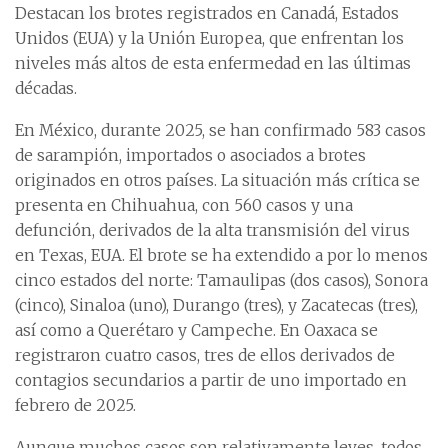
Destacan los brotes registrados en Canadá, Estados
Unidos (EUA) y la Unión Europea, que enfrentan los
niveles más altos de esta enfermedad en las últimas
décadas.
En México, durante 2025, se han confirmado 583 casos
de sarampión, importados o asociados a brotes
originados en otros países. La situación más crítica se
presenta en Chihuahua, con 560 casos y una
defunción, derivados de la alta transmisión del virus
en Texas, EUA. El brote se ha extendido a por lo menos
cinco estados del norte: Tamaulipas (dos casos), Sonora
(cinco), Sinaloa (uno), Durango (tres), y Zacatecas (tres),
así como a Querétaro y Campeche. En Oaxaca se
registraron cuatro casos, tres de ellos derivados de
contagios secundarios a partir de uno importado en
febrero de 2025.
Aunque muchos casos son relativamente leves, todos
________
About this exercise
Reprint every record exactly and skip the pictures.

Output of the task
Destacan los brotes registrados en Canadá, Estados
Unidos (EUA) y la Unión Europea, que enfrentan los
niveles más altos de esta enfermedad en las últimas
décadas.
En México, durante 2025, se han confirmado 583 casos
de sarampión, importados o asociados a brotes
originados en otros países. La situación más crítica se
presenta en Chihuahua, con 560 casos y una
defunción, derivados de la alta transmisión del virus
en Texas, EUA. El brote se ha extendido a por lo menos
cinco estados del norte: Tamaulipas (dos casos), Sonora
(cinco), Sinaloa (uno), Durango (tres), y Zacatecas (tres),
así como a Querétaro y Campeche. En Oaxaca se
registraron cuatro casos, tres de ellos derivados de
contagios secundarios a partir de uno importado en
febrero de 2025.
Aunque muchos casos son relativamente leves, todos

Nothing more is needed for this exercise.